The short Post profile is headlined "Bringing Balance to Life With New Babies," and it carries the tag line "Off the Beaten Career Path." It informs us that Meredith Ball, who "loves babies," is a "specialist in caring for newborns, more commonly called a baby nurse." Of course, it is indeed common to hear this term, because many infant caregivers market their services this way, not least the one profiled here, who recently received glowing coverage in The Baltimore Sun. The piece proceeds to use "baby nurse" twice more. It describes Ball's business, Babiease, which specializes in the care of multiples. It says Ball is paid $28 per hour (which, incidentally, is more than many real nurses make after years of college science training). The piece explains that being a "baby nurse" requires "job organization and an ability to multi-task, as well as a calm, caring personality," but that "[n]o degree or specialized training is required, nor is the position licensed in most states."

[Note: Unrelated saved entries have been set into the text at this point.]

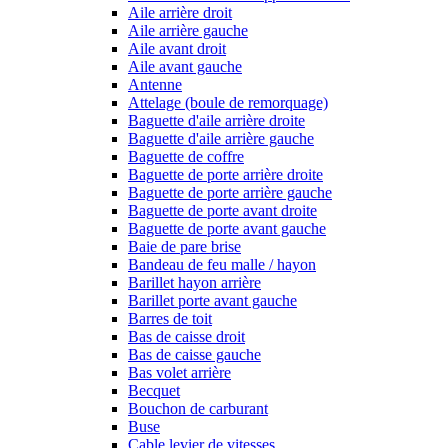
Aile arrière droit
Aile arrière gauche
Aile avant droit
Aile avant gauche
Antenne
Attelage (boule de remorquage)
Baguette d'aile arrière droite
Baguette d'aile arrière gauche
Baguette de coffre
Baguette de porte arrière droite
Baguette de porte arrière gauche
Baguette de porte avant droite
Baguette de porte avant gauche
Baie de pare brise
Bandeau de feu malle / hayon
Barillet hayon arrière
Barillet porte avant gauche
Barres de toit
Bas de caisse droit
Bas de caisse gauche
Bas volet arrière
Becquet
Bouchon de carburant
Buse
Cable levier de vitesses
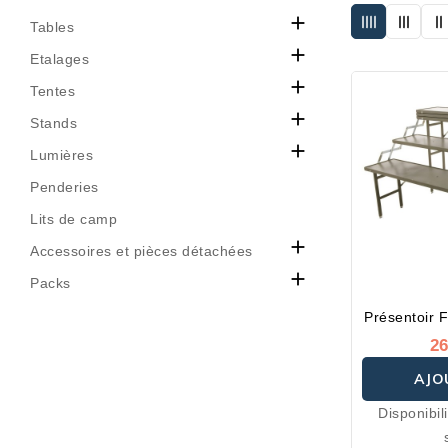

Tables

Etalages

Tentes

Stands

Lumières
Penderies
Lits de camp

Accessoires et pièces détachées

Packs
Présentoir 
26
AJO
Disponibil
P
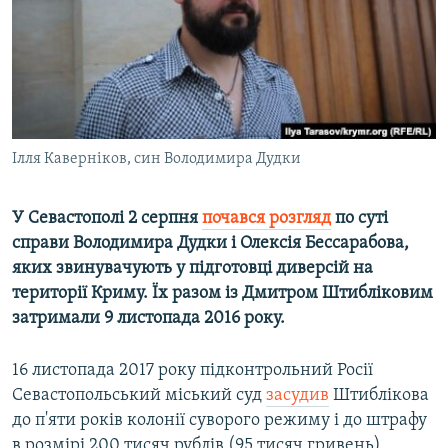
ВІДЕОУРОКИ «ELIFBE»
Русский
СВІДЧЕННЯ ОКУПАЦІЇ
Qırımtatar
УКРАЇНСЬКА ПРОБЛЕМА КРИМУ
ДОЛУЧАЙСЯ!
ІНФОГРАФІКА
Ілля Каверніков, син Володимира Дудки
У Севастополі 2 серпня
почався розгляд
по суті
Усі сайти RFE/RL
справи Володимира Дудки і Олексія Бессарабова,
яких звинувачують у підготовці диверсій на
території Криму. Їх разом із Дмитром Штибліковим
затримали 9 листопада 2016 року.
16 листопада 2017 року підконтрольний Росії
Севастопольський міський суд
засудив
Штиблікова
до п'яти років колонії суворого режиму і до штрафу
в розмірі 200 тисяч рублів (95 тисяч гривень).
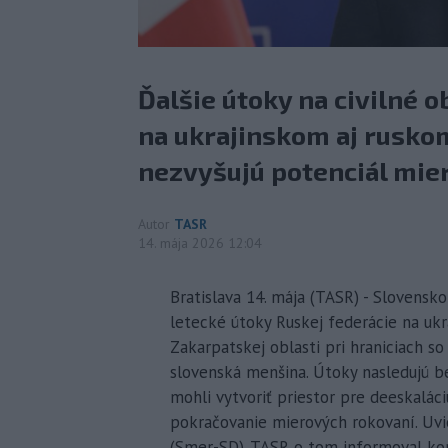
Ďalšie útoky na civilné o
na ukrajinskom aj rusko
nezvyšujú potenciál mie
Autor
TASR
14. mája 2026 12:04
Bratislava 14. mája (TASR) - Slovensko
letecké útoky Ruskej federácie na ukr
Zakarpatskej oblasti pri hraniciach so
slovenská menšina. Útoky nasledujú b
mohli vytvoriť priestor pre deeskalác
pokračovanie mierových rokovaní. Uvie
(Smer-SD). TASR o tom informoval kom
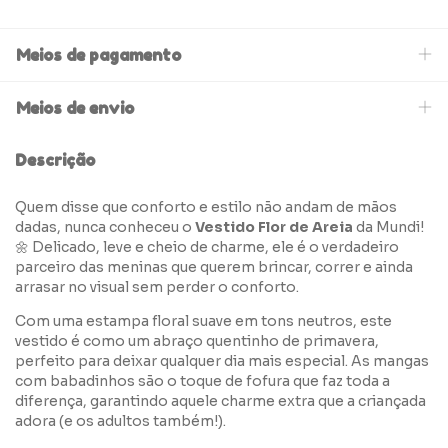
Meios de pagamento
Meios de envio
Descrição
Quem disse que conforto e estilo não andam de mãos
dadas, nunca conheceu o
Vestido Flor de Areia
da Mundi!
🌼 Delicado, leve e cheio de charme, ele é o verdadeiro
parceiro das meninas que querem brincar, correr e ainda
arrasar no visual sem perder o conforto.
Com uma estampa floral suave em tons neutros, este
vestido é como um abraço quentinho de primavera,
perfeito para deixar qualquer dia mais especial. As mangas
com babadinhos são o toque de fofura que faz toda a
diferença, garantindo aquele charme extra que a criançada
adora (e os adultos também!).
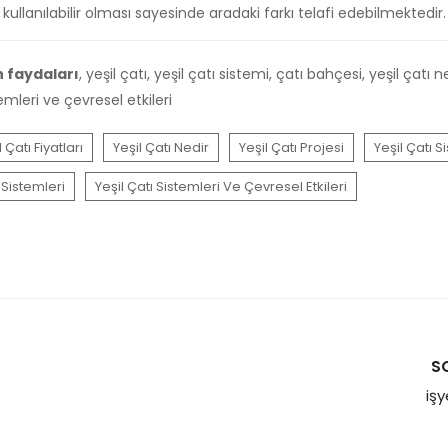
lanılabilir olması sayesinde aradaki farkı telafi edebilmektedir.
n faydaları
, yeşil çatı, yeşil çatı sistemi, çatı bahçesi, yeşil çatı ne
temleri ve çevresel etkileri
l Çatı Fiyatları
Yeşil Çatı Nedir
Yeşil Çatı Projesi
Yeşil Çatı 
 Sistemleri
Yeşil Çatı Sistemleri Ve Çevresel Etkileri
S
iş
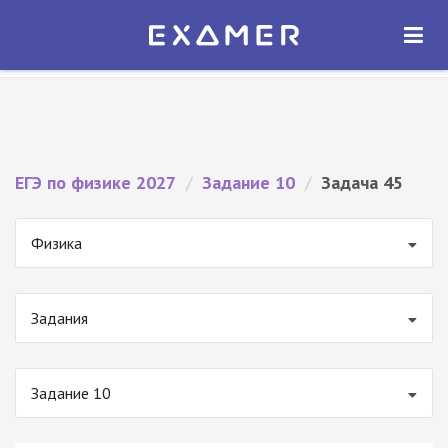
Экзамер — ЕГЭ 2027
×
ОТКРЫТЬ
Экзамер
Бесплатно - В Google Play
ЕГЭ по физике 2027
/
Задание 10
/
Задача 45
Физика
Задания
Задание 10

That's pretty much our point. We have no reason to doubt that many caregivers like Ms. Ball provide a valuable service. But when you call someone a "nurse," many people will naturally assume that person is a nurse, or is basically like a nurse. And when such a person has no health expertise, it would be natural to conclude that nurses generally are caring people who lack significant health care skill, which is, after all, consistent with prevailing social and media messages. Nursing's handmaiden image inhibits its ability to get the respect and resources it needs to resolve the global nursing shortage.
As for the Post's apparent view that the term "baby nurse" is acceptable because people have used the word "nurse" this way for hundreds of years, we assume the Post is not arguing that every longstanding practice is automatically right, and need never be changed. Needless to say, countless longstanding practices have been changed when people came to realize they caused harm.
Mary Brewster, MS, RNC, a DC community health nurse, sent the Post a letter that reads in part:
In order to call herself a nurse, this woman needs an associate or bachelor's degree in nursing and a state license to practice as such. Nurses are educated in the sciences, in critical thinking and have completed many clinical hours in pediatrics, obstetrics, medicine, critical care, public health and mental health to be eligible to sit for board licensing exams. Nurses do provide care and compassion, but just as importantly they are able to assess for health or illness, provide the appropriate care based on their assessment and must be able to communicate these to the consumer (patient or client), family, nursing and medical colleagues. The woman in this article is probably very good at what she does, but she is NOT a nurse and should not be calling herself such.
We hope that in the future, the Post will consider the effects of the terminology it chooses to endorse.